Equine melanoma is a particular problem in grey horses and can be slow-growing or malignant. There is currently no US Department of Agriculture-approved treatment.
Florida-based biotechnology firm Morphogenesis said the clinical trial at a large equine facility was expected to last a year. It is designed to precisely assess the effectiveness and safety of the direct-injection form of its ImmuneFx cancer vaccine in horses.
“We have had some major successes in reducing equine melanoma in the cases we have treated to date and, depending on the results, this formal study will statistically and scientifically establish the reliability of the therapy,” company chief executive and co-founder Pat Lawman said.
ImmuneFx has been used to treat more than 20 different types of cancers in dogs, cats and horses.

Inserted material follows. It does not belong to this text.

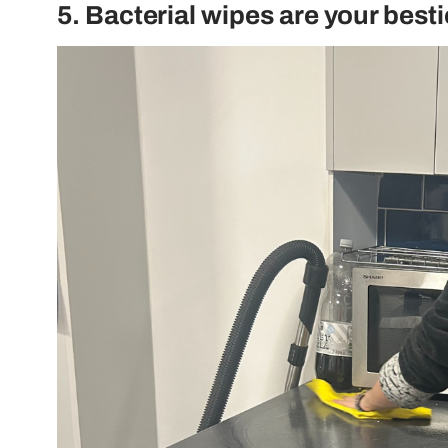
5. Bacterial wipes are your besti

The personalized form of ImmuneFx is currently being used by veterinarians across the US, the company said.
In the equine study, veterinarian Kris Hennessy, of Hennessy Research, will be testing an off-the-shelf form of ImmuneFx vaccine that is directly injected into the melanoma lesions of the horses.
Successful study outcomes will allow Morphogenesis to obtain a commercial license from the US Department of Agriculture to sell the injectable form of ImmuneFx for treatment of equine melanoma.
Plans call for the personalized form of ImmuneFx to be used in human clinical trials early next year. All the company’s activities, including its clinical trials, are investor-funded.